Brano scelto:

◇ ◇ ◇ ◇ ◇

Io sono sempre stato tutto di un pezzo.

Se mi piace un autore, un'autrice, devo avere tutti i suoi libri, le sue canzoni, i suoi film. 
Non solo vedere, leggere, ascoltare, ma possedere.  
Tenere tutti i dischi, tutti i libri, tutte le videocassette, i dvd, lì sugli scaffali, quelli della memoria di Ann Steel.
Non era l'unico eccesso nel quale indugiavo.

Un'estate a Cervia, avevo nove anni, nonna mi portava in questo bar un po' distante dall'albergo e dalla confusione serale di quel luogo di villeggiatura, dove c'era questo cameriere, non giovanissimo, del quale mi ero in qualche modo invaghito. 
All'epoca ogni adulto che mi rivolgeva la parola senza trattarmi da bambino deficiente riceveva la mia gratitudine eterna. 
Così era stato con lui. 
Non era giovane, non era bello - non crediate che a nove anni non sapessi distinguerlo - ma era gentile, era solo, il bar era sempre vuoto, e aveva un jukebox con una canzone che gli piaceva molto. 

All'epoca con 100 lire potevi scegliere tre canzoni e di solito, da quando avevo scoperto che c'era una canzone che gli piaceva, una delle tre selezioni era sempre per lui. 
Quella sera avevo voluto strafare e avevo scelto per tre volte la stessa canzone. 

Quando glielo dissi, vantandomi di quel gesto di simpatia, lui se ne preoccupò immediatamente correndo verso il jukebox, dicendo che se selezionavi la canzone tre volte di seguito il juke box andava in panne. Ecco che un gesto di cortesia era diventato una fonte di guai. 
La magia era rotta.

Le mie visite non sancivano più una amicizia tra un uomo solo e un bambino altrettanto solo, la contingenza del reale, indifferente e ignara, si era messa in mezzo facendoci precipitare entrambi nella nostra realtà. La sua da barista con una rogna in più da affrontare la mia di bambino che voleva la considerazioni degli adulti non avendo quella della propria famiglia.

◇ ◇ ◇ ◇ ◇

Dati:
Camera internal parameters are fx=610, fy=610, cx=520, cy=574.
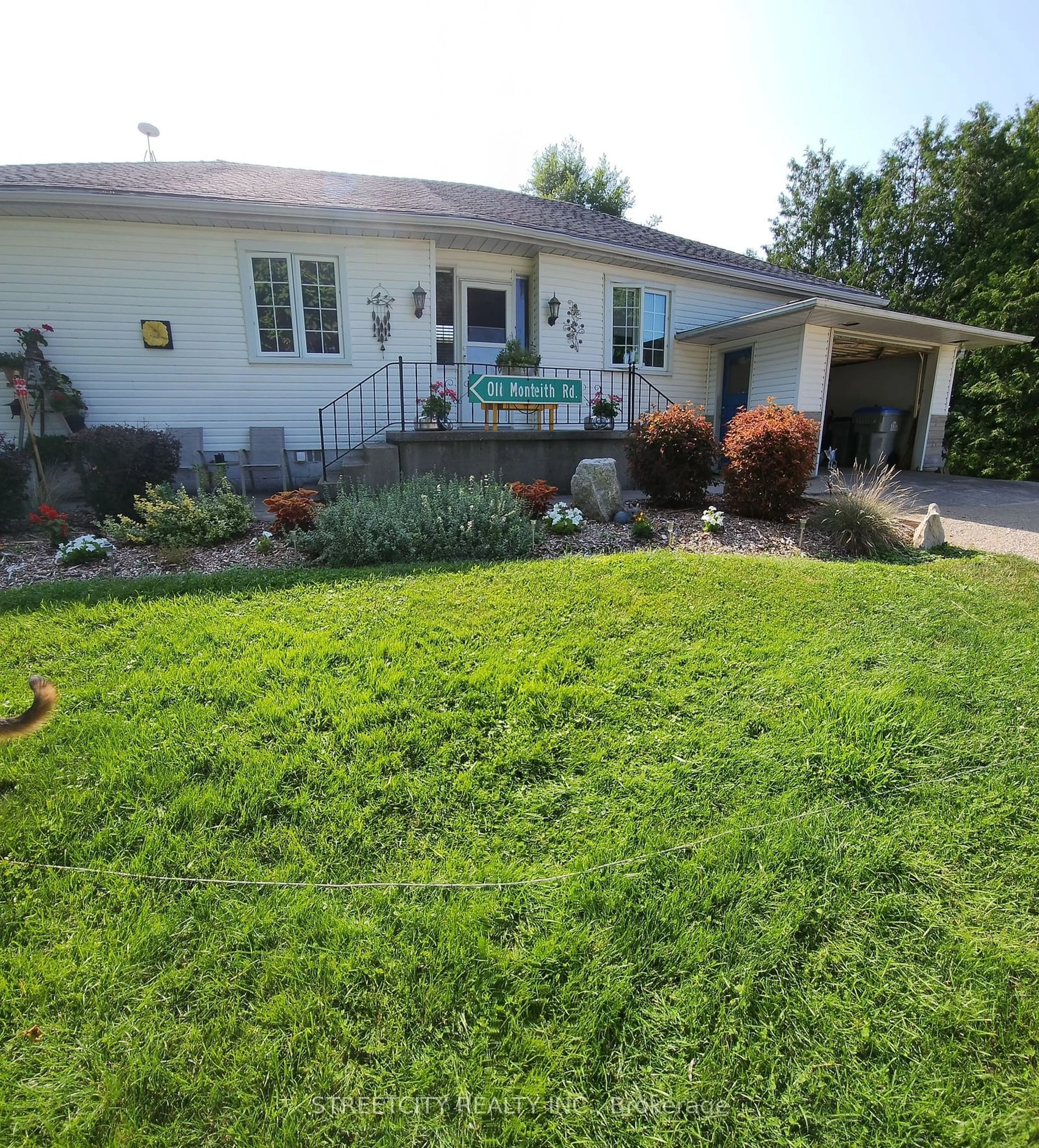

◇ ◇ ◇ ◇ ◇

Consegna: Ricopia integralmente il brano sul cameriere e il jukebox, senza alcuna modifica.

Risposta:
Io sono sempre stato tutto di un pezzo.

Se mi piace un autore, un'autrice, devo avere tutti i suoi libri, le sue canzoni, i suoi film. 
Non solo vedere, leggere, ascoltare, ma possedere.  
Tenere tutti i dischi, tutti i libri, tutte le videocassette, i dvd, lì sugli scaffali, quelli della memoria di Ann Steel.
Non era l'unico eccesso nel quale indugiavo.

Un'estate a Cervia, avevo nove anni, nonna mi portava in questo bar un po' distante dall'albergo e dalla confusione serale di quel luogo di villeggiatura, dove c'era questo cameriere, non giovanissimo, del quale mi ero in qualche modo invaghito. 
All'epoca ogni adulto che mi rivolgeva la parola senza trattarmi da bambino deficiente riceveva la mia gratitudine eterna. 
Così era stato con lui. 
Non era giovane, non era bello - non crediate che a nove anni non sapessi distinguerlo - ma era gentile, era solo, il bar era sempre vuoto, e aveva un jukebox con una canzone che gli piaceva molto. 

All'epoca con 100 lire potevi scegliere tre canzoni e di solito, da quando avevo scoperto che c'era una canzone che gli piaceva, una delle tre selezioni era sempre per lui. 
Quella sera avevo voluto strafare e avevo scelto per tre volte la stessa canzone. 

Quando glielo dissi, vantandomi di quel gesto di simpatia, lui se ne preoccupò immediatamente correndo verso il jukebox, dicendo che se selezionavi la canzone tre volte di seguito il juke box andava in panne. Ecco che un gesto di cortesia era diventato una fonte di guai. 
La magia era rotta.

Le mie visite non sancivano più una amicizia tra un uomo solo e un bambino altrettanto solo, la contingenza del reale, indifferente e ignara, si era messa in mezzo facendoci precipitare entrambi nella nostra realtà. La sua da barista con una rogna in più da affrontare la mia di bambino che voleva la considerazioni degli adulti non avendo quella della propria famiglia.